Suppose we have two curves, $A$ and $B$. The domain of $A$ is $D_x(A)=\{x_p|P\in A\}=(x_1;x_2),D_y(A)=\{y_p|P\in A\}=(y_1;y_2),\frac{y_2-y_1}{x_2-x_1}\ll 1$. Similarly, $D_x(B)=\{x_p|P\in B\}=(x_1;x_2),D_y(B)=\{y_p|P\in B\}=(y_1;y_2),\frac{x_2-x_1}{y_2-y_1}\ll 1$. (Roughly, if you zoom far enough out, they form a cross). Neither $A$ nor $B$ is required to be "nice" - they must merely be continuous, but it is not required that they be differentiable.

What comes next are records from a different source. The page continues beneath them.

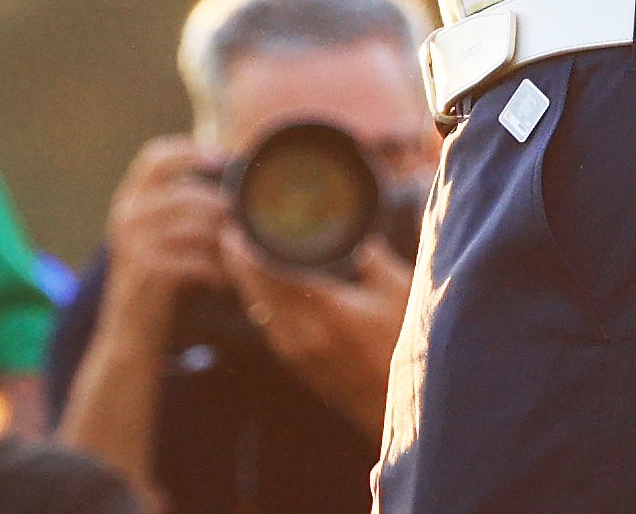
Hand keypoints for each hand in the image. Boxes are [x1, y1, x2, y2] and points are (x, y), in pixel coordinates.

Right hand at [102, 135, 230, 293]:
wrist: (131, 333)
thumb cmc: (159, 279)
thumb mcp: (162, 234)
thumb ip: (184, 204)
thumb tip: (230, 168)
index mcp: (130, 200)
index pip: (155, 157)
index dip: (189, 151)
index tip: (222, 158)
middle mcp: (126, 216)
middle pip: (187, 192)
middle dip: (220, 206)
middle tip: (239, 225)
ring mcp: (134, 243)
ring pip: (196, 225)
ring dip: (222, 241)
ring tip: (234, 256)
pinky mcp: (147, 270)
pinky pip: (196, 258)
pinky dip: (216, 269)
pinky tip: (222, 281)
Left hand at [220, 228, 415, 433]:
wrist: (398, 406)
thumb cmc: (406, 347)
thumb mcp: (401, 291)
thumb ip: (375, 259)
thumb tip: (356, 237)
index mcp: (328, 310)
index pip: (274, 274)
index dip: (250, 252)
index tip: (238, 229)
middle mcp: (305, 334)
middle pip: (258, 293)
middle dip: (239, 264)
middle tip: (230, 236)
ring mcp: (300, 354)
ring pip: (260, 313)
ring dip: (246, 284)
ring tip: (240, 259)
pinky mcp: (301, 367)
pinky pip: (269, 328)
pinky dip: (259, 305)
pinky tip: (260, 294)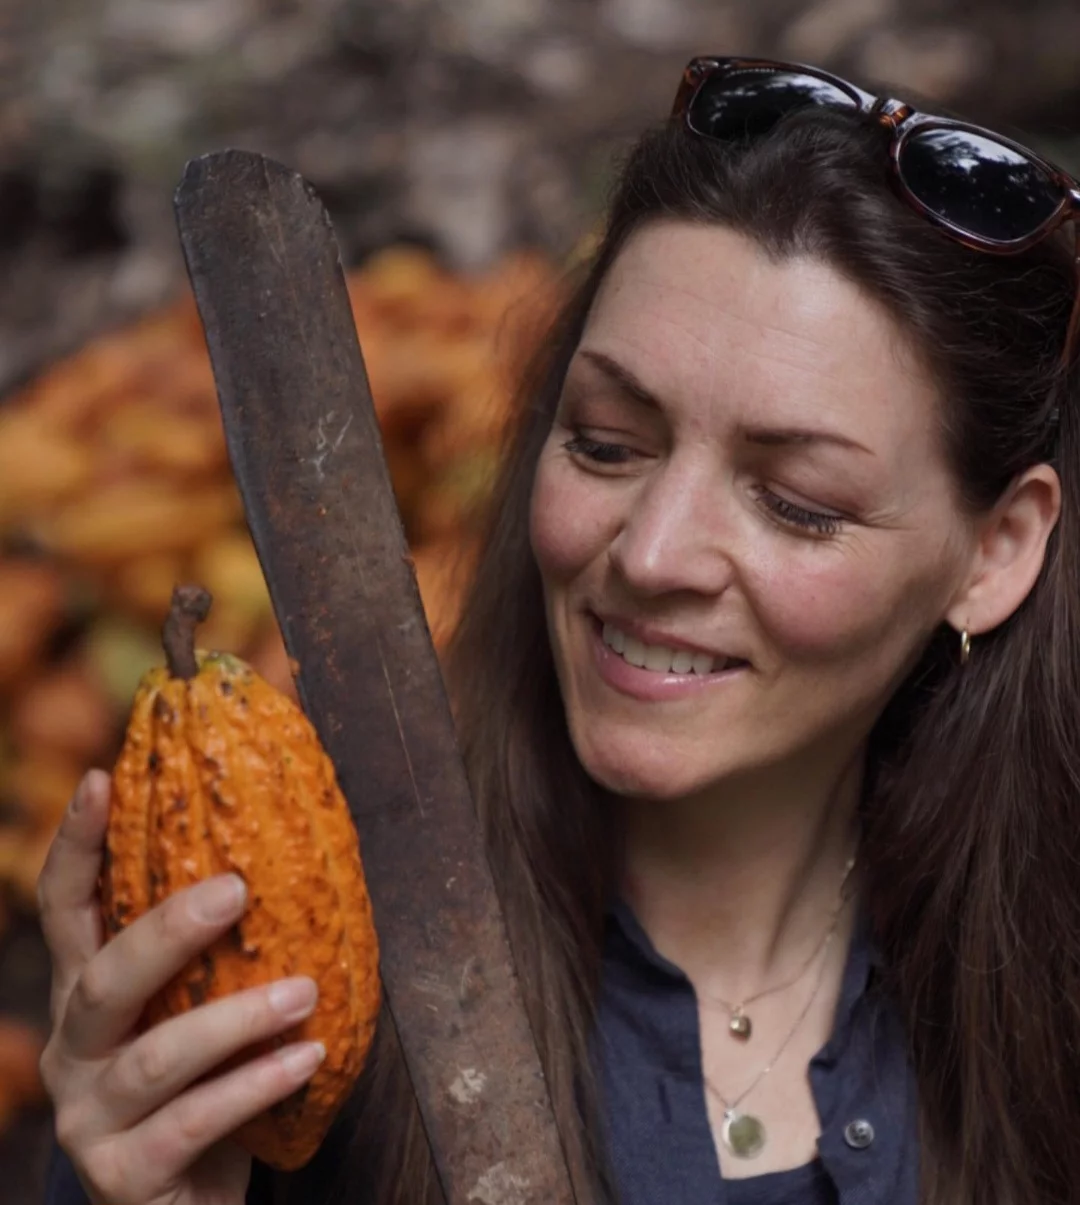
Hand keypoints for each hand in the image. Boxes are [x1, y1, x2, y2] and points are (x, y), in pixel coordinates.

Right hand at [37, 770, 325, 1204]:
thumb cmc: (208, 1085)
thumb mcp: (202, 1010)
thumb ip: (220, 952)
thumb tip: (288, 852)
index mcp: (88, 996)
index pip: (67, 909)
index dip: (78, 844)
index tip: (106, 776)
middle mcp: (73, 1049)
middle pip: (102, 978)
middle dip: (166, 930)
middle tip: (235, 888)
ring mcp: (89, 1117)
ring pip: (151, 1056)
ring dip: (233, 1019)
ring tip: (303, 990)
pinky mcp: (121, 1175)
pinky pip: (193, 1123)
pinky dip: (255, 1085)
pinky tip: (306, 1055)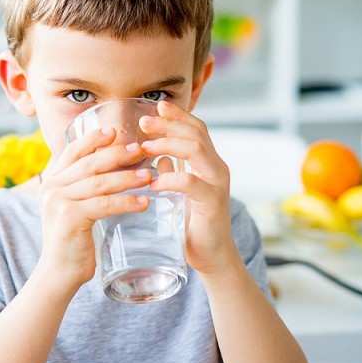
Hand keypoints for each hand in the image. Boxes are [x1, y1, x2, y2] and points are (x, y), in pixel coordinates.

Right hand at [36, 128, 151, 291]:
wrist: (59, 273)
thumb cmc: (74, 241)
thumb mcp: (76, 208)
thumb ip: (87, 189)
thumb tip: (118, 169)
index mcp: (53, 182)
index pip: (72, 151)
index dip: (93, 139)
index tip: (114, 132)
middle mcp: (52, 188)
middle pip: (89, 163)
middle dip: (117, 154)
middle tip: (140, 150)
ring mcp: (59, 202)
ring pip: (98, 182)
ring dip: (126, 177)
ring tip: (149, 176)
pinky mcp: (70, 218)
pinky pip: (103, 204)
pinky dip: (126, 201)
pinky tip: (143, 202)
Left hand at [139, 100, 236, 276]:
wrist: (211, 256)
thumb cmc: (193, 225)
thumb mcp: (180, 192)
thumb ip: (174, 172)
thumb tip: (159, 157)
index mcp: (209, 163)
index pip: (197, 129)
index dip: (178, 116)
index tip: (156, 106)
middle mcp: (217, 168)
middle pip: (196, 133)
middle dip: (169, 124)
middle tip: (144, 122)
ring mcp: (217, 184)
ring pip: (196, 150)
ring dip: (168, 144)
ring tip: (145, 147)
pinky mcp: (212, 202)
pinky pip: (191, 182)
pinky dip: (170, 178)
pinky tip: (153, 182)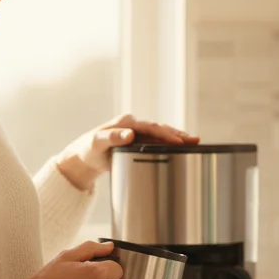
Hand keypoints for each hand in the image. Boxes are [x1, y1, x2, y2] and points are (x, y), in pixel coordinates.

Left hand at [56, 113, 200, 190]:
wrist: (83, 157)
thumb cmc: (88, 149)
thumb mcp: (97, 142)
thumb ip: (112, 137)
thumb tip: (130, 133)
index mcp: (126, 122)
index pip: (151, 126)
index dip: (166, 133)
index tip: (178, 141)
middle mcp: (133, 125)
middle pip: (160, 128)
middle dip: (178, 134)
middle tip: (194, 140)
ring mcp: (136, 133)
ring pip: (160, 134)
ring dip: (177, 137)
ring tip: (194, 142)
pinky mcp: (137, 142)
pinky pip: (156, 142)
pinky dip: (169, 143)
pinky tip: (180, 148)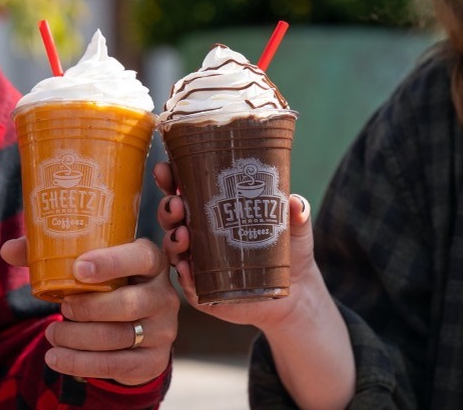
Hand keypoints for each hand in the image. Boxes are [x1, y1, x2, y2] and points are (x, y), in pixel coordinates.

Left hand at [0, 237, 178, 385]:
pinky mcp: (154, 360)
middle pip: (130, 303)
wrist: (133, 331)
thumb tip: (9, 250)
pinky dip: (80, 363)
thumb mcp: (87, 267)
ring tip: (52, 333)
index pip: (142, 258)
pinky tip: (56, 358)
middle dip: (89, 307)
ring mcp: (163, 330)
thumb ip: (50, 255)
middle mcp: (164, 295)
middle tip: (61, 307)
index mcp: (151, 261)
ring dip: (78, 337)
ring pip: (119, 336)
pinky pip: (116, 365)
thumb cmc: (106, 287)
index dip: (113, 263)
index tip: (79, 269)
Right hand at [154, 162, 315, 332]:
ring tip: (183, 234)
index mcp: (213, 212)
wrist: (296, 293)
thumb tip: (295, 203)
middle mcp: (200, 236)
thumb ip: (297, 213)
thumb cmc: (289, 251)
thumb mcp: (295, 229)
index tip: (166, 169)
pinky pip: (188, 283)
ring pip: (175, 248)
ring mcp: (199, 263)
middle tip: (177, 203)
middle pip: (173, 218)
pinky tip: (186, 266)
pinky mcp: (205, 291)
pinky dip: (184, 274)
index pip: (184, 191)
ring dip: (173, 239)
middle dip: (168, 207)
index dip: (171, 179)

Then $A$ undergoes a continuous translation whose total length is much less than the length of either of the curves. Let $S$ be the set of points which are in $A\cap B$ at any point during the translation.
Is it true that there is always a point $p_0\in A\cap B$ at time $t=0$ and a point $p_1\in A\cap B$ at time $t=T$ such that there is a connected component in $S$ which includes both points? (The choice of points is made freely; only one such pair need exist)
It seems obvious to me that this is true, but I cannot prove it. Given the difficulty of the Jordan Curve theorem (and my lack of a background in geometry), I don't expect it to be simple. Apologies for any lack of rigor; I hope I've communicated it clearly.